# Dataset:
================================
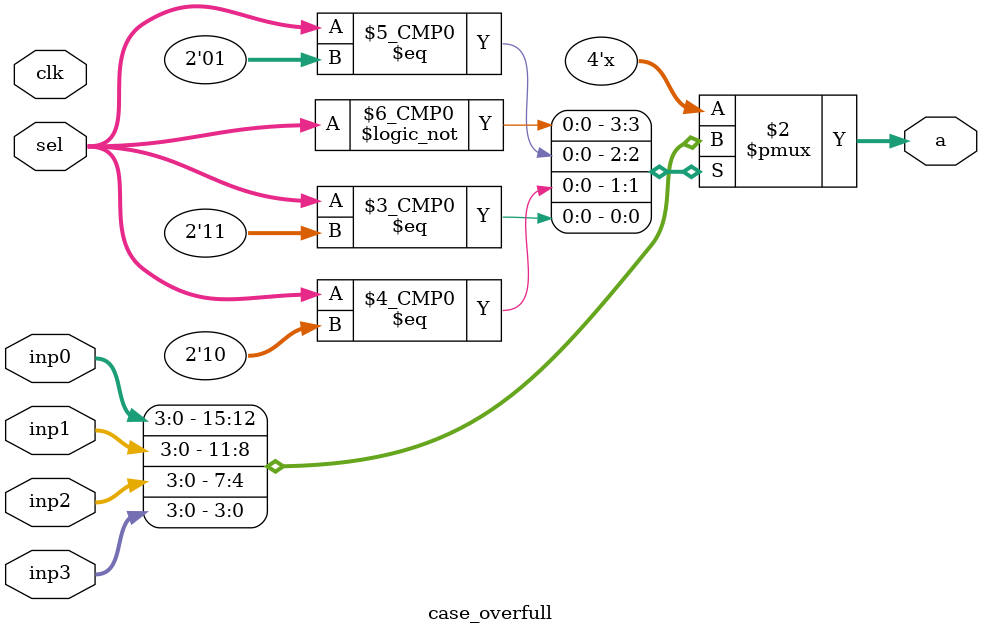
<source format=sv>
module case_overfull(input logic clk,
                     input logic[1:0] sel,
                     input logic[3:0] inp0,
                     input logic[3:0] inp1,
                     input logic[3:0] inp2,
                     input logic[3:0] inp3,
                     output logic[3:0] a);

always_comb
 case (sel)
   2'b00: a = inp0;
   2'b01: a = inp1;
   2'b10: a = inp2;
   2'b11: a = inp3;
   default: a = 'x;
 endcase

endmodule

</source>
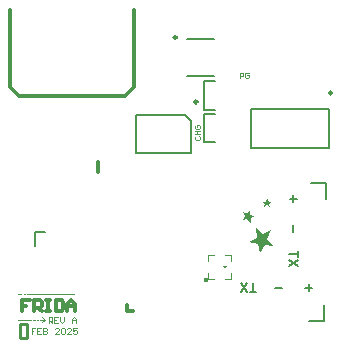
<source format=gbr>
%TF.GenerationSoftware,Altium Limited,Altium Designer,22.7.1 (60)*%
G04 Layer_Color=65535*
%FSLAX45Y45*%
%MOMM*%
%TF.SameCoordinates,1A5FE687-02E9-4ECA-85C8-40D928D14E81*%
%TF.FilePolarity,Positive*%
%TF.FileFunction,Legend,Top*%
%TF.Part,Single*%
G01*
G75*
%TA.AperFunction,NonConductor*%
%ADD56C,0.10000*%
%ADD57C,0.12500*%
%ADD66C,0.25000*%
%ADD67C,0.25400*%
%ADD68C,0.30000*%
%ADD69C,0.20000*%
%ADD70C,0.17500*%
%ADD71R,0.30000X0.30000*%
G36*
X1909757Y1592547D02*
X1924758Y1577547D01*
X1939758Y1592547D01*
X1909757D01*
D02*
G37*
G36*
X2243541Y1860519D02*
X2312138Y1897160D01*
X2282341Y1822464D01*
X2339888Y1765034D01*
X2257844Y1772432D01*
X2218373Y1700127D01*
X2202638Y1779891D01*
X2123986Y1796658D01*
X2193236Y1833648D01*
X2183121Y1913895D01*
X2243541Y1860519D01*
D02*
G37*
G36*
X2139107Y2027892D02*
X2176525Y2017312D01*
X2139894Y2000730D01*
X2140717Y1960088D01*
X2113722Y1991196D01*
X2074434Y1978829D01*
X2096418Y2013023D01*
X2073893Y2046331D01*
X2111667Y2035650D01*
X2135843Y2068070D01*
X2139107Y2027892D01*
D02*
G37*
G36*
X2291954Y2136617D02*
X2321104D01*
X2298062Y2117183D01*
X2306946Y2088033D01*
X2281127Y2104968D01*
X2255308Y2088033D01*
X2264192Y2117183D01*
X2241149Y2136617D01*
X2270577D01*
X2281404Y2164934D01*
X2291954Y2136617D01*
D02*
G37*
D56*
X170924Y1135754D02*
X281005D01*
X298057Y1136402D02*
X317699D01*
X333024D02*
X336478D01*
X375398Y1115467D02*
X397017Y1137086D01*
X374628Y1159490D02*
X397032Y1137086D01*
X354921D02*
X397032D01*
X247676Y1358778D02*
X643441D01*
X217680Y1358537D02*
X229991D01*
X169178Y1358339D02*
X198316D01*
X1977258Y1632547D02*
Y1685047D01*
X1924758D02*
X1977258D01*
X1924758Y1485047D02*
X1977258D01*
Y1537547D01*
X1777258Y1485047D02*
Y1537547D01*
Y1485047D02*
X1829758D01*
X1777258Y1685047D02*
X1829758D01*
X1777258Y1632547D02*
Y1685047D01*
D57*
X1673655Y2689738D02*
X1665325Y2681408D01*
Y2664747D01*
X1673655Y2656416D01*
X1706978D01*
X1715308Y2664747D01*
Y2681408D01*
X1706978Y2689738D01*
X1665325Y2706399D02*
X1715308D01*
X1690316D01*
Y2739722D01*
X1665325D01*
X1715308D01*
X1673655Y2789706D02*
X1665325Y2781375D01*
Y2764714D01*
X1673655Y2756383D01*
X1706978D01*
X1715308Y2764714D01*
Y2781375D01*
X1706978Y2789706D01*
X1690316D01*
Y2773044D01*
X2046564Y3180826D02*
Y3230810D01*
X2071556D01*
X2079887Y3222479D01*
Y3205818D01*
X2071556Y3197487D01*
X2046564D01*
X2129871Y3222479D02*
X2121540Y3230810D01*
X2104879D01*
X2096548Y3222479D01*
Y3189157D01*
X2104879Y3180826D01*
X2121540D01*
X2129871Y3189157D01*
Y3205818D01*
X2113209D01*
X318422Y1069077D02*
X285100D01*
Y1044085D01*
X301761D01*
X285100D01*
Y1019093D01*
X368406Y1069077D02*
X335083D01*
Y1019093D01*
X368406D01*
X335083Y1044085D02*
X351744D01*
X385067Y1069077D02*
Y1019093D01*
X410059D01*
X418389Y1027424D01*
Y1035755D01*
X410059Y1044085D01*
X385067D01*
X410059D01*
X418389Y1052416D01*
Y1060747D01*
X410059Y1069077D01*
X385067D01*
X518357Y1019093D02*
X485034D01*
X518357Y1052416D01*
Y1060747D01*
X510026Y1069077D01*
X493365D01*
X485034Y1060747D01*
X535018D02*
X543348Y1069077D01*
X560010D01*
X568340Y1060747D01*
Y1027424D01*
X560010Y1019093D01*
X543348D01*
X535018Y1027424D01*
Y1060747D01*
X618324Y1019093D02*
X585001D01*
X618324Y1052416D01*
Y1060747D01*
X609993Y1069077D01*
X593332D01*
X585001Y1060747D01*
X668308Y1069077D02*
X634985D01*
Y1044085D01*
X651646Y1052416D01*
X659977D01*
X668308Y1044085D01*
Y1027424D01*
X659977Y1019093D01*
X643316D01*
X634985Y1027424D01*
X429388Y1108324D02*
Y1158308D01*
X454380D01*
X462711Y1149977D01*
Y1133316D01*
X454380Y1124985D01*
X429388D01*
X446049D02*
X462711Y1108324D01*
X512694Y1158308D02*
X479372D01*
Y1108324D01*
X512694D01*
X479372Y1133316D02*
X496033D01*
X529355Y1158308D02*
Y1124985D01*
X546016Y1108324D01*
X562678Y1124985D01*
Y1158308D01*
X629323Y1108324D02*
Y1141646D01*
X645984Y1158308D01*
X662645Y1141646D01*
Y1108324D01*
Y1133316D01*
X629323D01*
D66*
X1514758Y3527547D02*
G03*
X1514758Y3527547I-12500J0D01*
G01*
X1690258Y2982548D02*
G03*
X1690258Y2982548I-12500J0D01*
G01*
X2828758Y3057547D02*
G03*
X2828758Y3057547I-12500J0D01*
G01*
D67*
X188021Y981265D02*
X250000D01*
X188021Y1100000D02*
X250000D01*
Y981265D02*
Y1100000D01*
X188021Y981265D02*
Y1100000D01*
D68*
X177257Y3035047D02*
X1077258D01*
X1152258Y3110047D01*
X102258D02*
X177257Y3035047D01*
X102258Y3110047D02*
Y3760047D01*
X1152258Y3110047D02*
Y3760047D01*
X1092258Y1210047D02*
X1142258D01*
X1092258D02*
Y1260047D01*
X852254Y2386182D02*
Y2472823D01*
X272473Y1307818D02*
X205828D01*
Y1257834D01*
X239151D01*
X205828D01*
Y1207851D01*
X305796D02*
Y1307818D01*
X355780D01*
X372441Y1291157D01*
Y1257834D01*
X355780Y1241173D01*
X305796D01*
X339119D02*
X372441Y1207851D01*
X405764Y1307818D02*
X439086D01*
X422425D01*
Y1207851D01*
X405764D01*
X439086D01*
X489070Y1307818D02*
Y1207851D01*
X539054D01*
X555715Y1224512D01*
Y1291157D01*
X539054Y1307818D01*
X489070D01*
X589038Y1207851D02*
Y1274496D01*
X622361Y1307818D01*
X655683Y1274496D01*
Y1207851D01*
Y1257834D01*
X589038D01*
D69*
X2631258Y1130047D02*
X2761258D01*
Y1260047D01*
X1599758Y3515047D02*
X1829758D01*
X1599758Y3205047D02*
X1829758D01*
X2782258Y2164047D02*
Y2294047D01*
X2652258D02*
X2782258D01*
X1172257Y2550047D02*
X1632258D01*
X1172257D02*
Y2870048D01*
X1632258Y2550047D02*
Y2820047D01*
X1582257Y2870048D02*
X1632258Y2820047D01*
X1172257Y2870048D02*
X1582257D01*
X2147258Y2595047D02*
Y2925047D01*
X2807258Y2595047D02*
Y2925047D01*
X2147258Y2595047D02*
X2807258D01*
X2147258Y2925047D02*
X2807258D01*
X312973Y1883120D02*
X402258D01*
X312973Y1760047D02*
Y1883120D01*
X2657915Y1410047D02*
X2604599D01*
X2631257Y1383389D02*
Y1436705D01*
X2403915Y1410047D02*
X2350599D01*
X2189903Y1370059D02*
X2136587D01*
X2163245D01*
Y1450033D01*
X2109929Y1370059D02*
X2056613Y1450033D01*
Y1370059D02*
X2109929Y1450033D01*
X2502258Y1936705D02*
Y1883389D01*
X2502257Y2190705D02*
Y2137389D01*
X2528915Y2164047D02*
X2475599D01*
X2542246Y1722693D02*
Y1669377D01*
Y1696035D01*
X2462271D01*
X2542246Y1642719D02*
X2462271Y1589403D01*
X2542246D02*
X2462271Y1642719D01*
D70*
X1747258Y2915047D02*
X1837258D01*
X1747258D02*
Y3155047D01*
X1837258D01*
X1747258Y2640047D02*
X1837258D01*
X1747258D02*
Y2880047D01*
X1837258D01*
D71*
X1762967Y1472677D02*
D03*
%TF.MD5,7699b394ba89a727d0197ee8d122b9b8*%
M02*

</source>
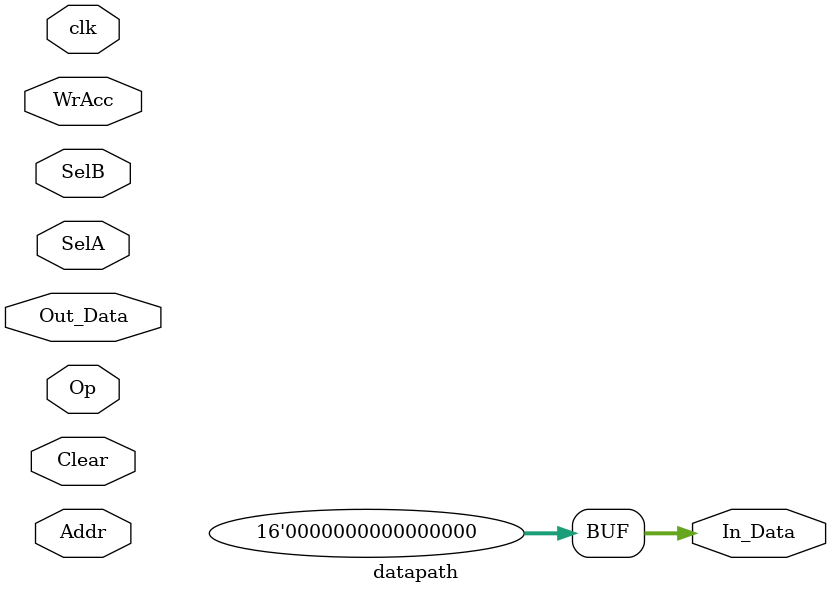
<source format=v>
`timescale 1ns / 1ps
module datapath(SelA, SelB, WrAcc, Op, Clear, clk, Out_Data, In_Data, Addr);
//--------------------------------Parametros------------------------------------//
parameter N=15;
//---------------------------Entradas y Salidas---------------------------------//
input [1:0] SelA;
input SelB;
input WrAcc;
input Op;
input Clear;
input clk;
input [N:0] Out_Data;
input [10:0] Addr;
output reg [15:0] In_Data = 16'b0;
//------------------------------- Conectores ----------------------------------//
wire [N:0] salida_signalextension;
wire [N:0] salida_ALU;
wire [N:0] salida_mux1;
wire [N:0] salida_mux2;
wire [N:0] salida_acc;
reg [5:0] operacion;
//-------------------------------Uso de modulos---------------------------------//
Signal_Extension signalextension (Addr, salida_signalextension);
Multiplexor_3in_1out mux1 (salida_ALU, salida_signalextension, Out_Data, SelA, salida_mux1);
Multiplexor_2in_1out mux2 (salida_signalextension, Out_Data, SelB, salida_mux2);
ACC acumulador (salida_mux1, clk, WrAcc, Clear, salida_acc);
ALU #(N) alu (salida_acc, salida_mux2, operacion, salida_ALU);

//Para saber opearcion de ALU, si es suma o resta
always @(Op)
begin
	if (Op == 1)
		operacion <= 'b100000;
	else
		operacion <= 'b100010;
end

endmodule

</source>
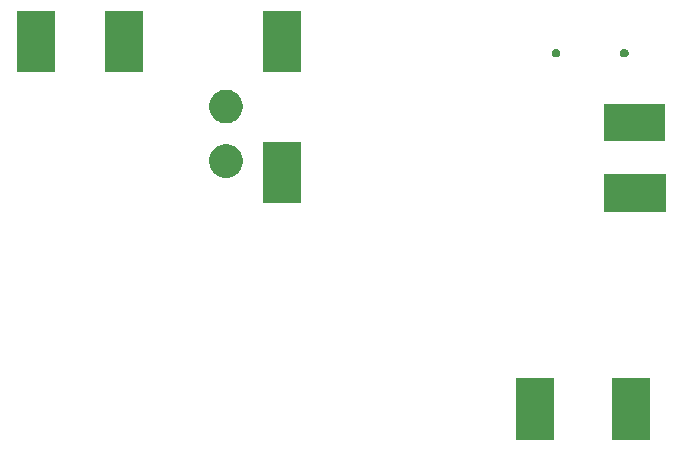
<source format=gbr>
G04 #@! TF.GenerationSoftware,KiCad,Pcbnew,(5.1.5)-3*
G04 #@! TF.CreationDate,2020-06-11T09:31:08-05:00*
G04 #@! TF.ProjectId,Li-ion 5A Boost 1A Charge Protect,4c692d69-6f6e-4203-9541-20426f6f7374,rev?*
G04 #@! TF.SameCoordinates,Original*
G04 #@! TF.FileFunction,Soldermask,Bot*
G04 #@! TF.FilePolarity,Negative*
%FSLAX46Y46*%
G04 Gerber Fmt 4.6, Leading zero omitted, Abs format (unit mm)*
G04 Created by KiCad (PCBNEW (5.1.5)-3) date 2020-06-11 09:31:08*
%MOMM*%
%LPD*%
G04 APERTURE LIST*
%ADD10C,0.100000*%
G04 APERTURE END LIST*
D10*
G36*
X163351600Y-89706600D02*
G01*
X160148400Y-89706600D01*
X160148400Y-84503400D01*
X163351600Y-84503400D01*
X163351600Y-89706600D01*
G37*
G36*
X171501600Y-89706600D02*
G01*
X168298400Y-89706600D01*
X168298400Y-84503400D01*
X171501600Y-84503400D01*
X171501600Y-89706600D01*
G37*
G36*
X172851600Y-70451600D02*
G01*
X167648400Y-70451600D01*
X167648400Y-67248400D01*
X172851600Y-67248400D01*
X172851600Y-70451600D01*
G37*
G36*
X141951600Y-69701600D02*
G01*
X138748400Y-69701600D01*
X138748400Y-64498400D01*
X141951600Y-64498400D01*
X141951600Y-69701600D01*
G37*
G36*
X136025949Y-64728800D02*
G01*
X136285463Y-64836294D01*
X136285464Y-64836295D01*
X136519022Y-64992353D01*
X136717647Y-65190978D01*
X136717648Y-65190980D01*
X136873706Y-65424537D01*
X136981200Y-65684051D01*
X137036000Y-65959550D01*
X137036000Y-66240450D01*
X136981200Y-66515949D01*
X136873706Y-66775463D01*
X136873705Y-66775464D01*
X136717647Y-67009022D01*
X136519022Y-67207647D01*
X136401450Y-67286206D01*
X136285463Y-67363706D01*
X136025949Y-67471200D01*
X135750450Y-67526000D01*
X135469550Y-67526000D01*
X135194051Y-67471200D01*
X134934537Y-67363706D01*
X134818550Y-67286206D01*
X134700978Y-67207647D01*
X134502353Y-67009022D01*
X134346295Y-66775464D01*
X134346294Y-66775463D01*
X134238800Y-66515949D01*
X134184000Y-66240450D01*
X134184000Y-65959550D01*
X134238800Y-65684051D01*
X134346294Y-65424537D01*
X134502352Y-65190980D01*
X134502353Y-65190978D01*
X134700978Y-64992353D01*
X134934536Y-64836295D01*
X134934537Y-64836294D01*
X135194051Y-64728800D01*
X135469550Y-64674000D01*
X135750450Y-64674000D01*
X136025949Y-64728800D01*
G37*
G36*
X172801600Y-64451600D02*
G01*
X167598400Y-64451600D01*
X167598400Y-61248400D01*
X172801600Y-61248400D01*
X172801600Y-64451600D01*
G37*
G36*
X136025949Y-60128800D02*
G01*
X136285463Y-60236294D01*
X136285464Y-60236295D01*
X136519022Y-60392353D01*
X136717647Y-60590978D01*
X136717648Y-60590980D01*
X136873706Y-60824537D01*
X136981200Y-61084051D01*
X137036000Y-61359550D01*
X137036000Y-61640450D01*
X136981200Y-61915949D01*
X136873706Y-62175463D01*
X136873705Y-62175464D01*
X136717647Y-62409022D01*
X136519022Y-62607647D01*
X136401450Y-62686206D01*
X136285463Y-62763706D01*
X136025949Y-62871200D01*
X135750450Y-62926000D01*
X135469550Y-62926000D01*
X135194051Y-62871200D01*
X134934537Y-62763706D01*
X134818550Y-62686206D01*
X134700978Y-62607647D01*
X134502353Y-62409022D01*
X134346295Y-62175464D01*
X134346294Y-62175463D01*
X134238800Y-61915949D01*
X134184000Y-61640450D01*
X134184000Y-61359550D01*
X134238800Y-61084051D01*
X134346294Y-60824537D01*
X134502352Y-60590980D01*
X134502353Y-60590978D01*
X134700978Y-60392353D01*
X134934536Y-60236295D01*
X134934537Y-60236294D01*
X135194051Y-60128800D01*
X135469550Y-60074000D01*
X135750450Y-60074000D01*
X136025949Y-60128800D01*
G37*
G36*
X121101600Y-58601600D02*
G01*
X117898400Y-58601600D01*
X117898400Y-53398400D01*
X121101600Y-53398400D01*
X121101600Y-58601600D01*
G37*
G36*
X128601600Y-58601600D02*
G01*
X125398400Y-58601600D01*
X125398400Y-53398400D01*
X128601600Y-53398400D01*
X128601600Y-58601600D01*
G37*
G36*
X141951600Y-58601600D02*
G01*
X138748400Y-58601600D01*
X138748400Y-53398400D01*
X141951600Y-53398400D01*
X141951600Y-58601600D01*
G37*
G36*
X169439672Y-56608449D02*
G01*
X169439674Y-56608450D01*
X169439675Y-56608450D01*
X169508103Y-56636793D01*
X169569686Y-56677942D01*
X169622058Y-56730314D01*
X169663207Y-56791897D01*
X169691550Y-56860325D01*
X169706000Y-56932967D01*
X169706000Y-57007033D01*
X169691550Y-57079675D01*
X169663207Y-57148103D01*
X169622058Y-57209686D01*
X169569686Y-57262058D01*
X169508103Y-57303207D01*
X169439675Y-57331550D01*
X169439674Y-57331550D01*
X169439672Y-57331551D01*
X169367034Y-57346000D01*
X169292966Y-57346000D01*
X169220328Y-57331551D01*
X169220326Y-57331550D01*
X169220325Y-57331550D01*
X169151897Y-57303207D01*
X169090314Y-57262058D01*
X169037942Y-57209686D01*
X168996793Y-57148103D01*
X168968450Y-57079675D01*
X168954000Y-57007033D01*
X168954000Y-56932967D01*
X168968450Y-56860325D01*
X168996793Y-56791897D01*
X169037942Y-56730314D01*
X169090314Y-56677942D01*
X169151897Y-56636793D01*
X169220325Y-56608450D01*
X169220326Y-56608450D01*
X169220328Y-56608449D01*
X169292966Y-56594000D01*
X169367034Y-56594000D01*
X169439672Y-56608449D01*
G37*
G36*
X163659672Y-56608449D02*
G01*
X163659674Y-56608450D01*
X163659675Y-56608450D01*
X163728103Y-56636793D01*
X163789686Y-56677942D01*
X163842058Y-56730314D01*
X163883207Y-56791897D01*
X163911550Y-56860325D01*
X163926000Y-56932967D01*
X163926000Y-57007033D01*
X163911550Y-57079675D01*
X163883207Y-57148103D01*
X163842058Y-57209686D01*
X163789686Y-57262058D01*
X163728103Y-57303207D01*
X163659675Y-57331550D01*
X163659674Y-57331550D01*
X163659672Y-57331551D01*
X163587034Y-57346000D01*
X163512966Y-57346000D01*
X163440328Y-57331551D01*
X163440326Y-57331550D01*
X163440325Y-57331550D01*
X163371897Y-57303207D01*
X163310314Y-57262058D01*
X163257942Y-57209686D01*
X163216793Y-57148103D01*
X163188450Y-57079675D01*
X163174000Y-57007033D01*
X163174000Y-56932967D01*
X163188450Y-56860325D01*
X163216793Y-56791897D01*
X163257942Y-56730314D01*
X163310314Y-56677942D01*
X163371897Y-56636793D01*
X163440325Y-56608450D01*
X163440326Y-56608450D01*
X163440328Y-56608449D01*
X163512966Y-56594000D01*
X163587034Y-56594000D01*
X163659672Y-56608449D01*
G37*
M02*

</source>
================================
# What to do:
Output the lines of the records above exactly as they appear, from the line containing "X136717647Y-62409022D01*" through the line containing "X134700978Y-60392353D01*".

# Solution for this exercise:
X136717647Y-62409022D01*
X136519022Y-62607647D01*
X136401450Y-62686206D01*
X136285463Y-62763706D01*
X136025949Y-62871200D01*
X135750450Y-62926000D01*
X135469550Y-62926000D01*
X135194051Y-62871200D01*
X134934537Y-62763706D01*
X134818550Y-62686206D01*
X134700978Y-62607647D01*
X134502353Y-62409022D01*
X134346295Y-62175464D01*
X134346294Y-62175463D01*
X134238800Y-61915949D01*
X134184000Y-61640450D01*
X134184000Y-61359550D01*
X134238800Y-61084051D01*
X134346294Y-60824537D01*
X134502352Y-60590980D01*
X134502353Y-60590978D01*
X134700978Y-60392353D01*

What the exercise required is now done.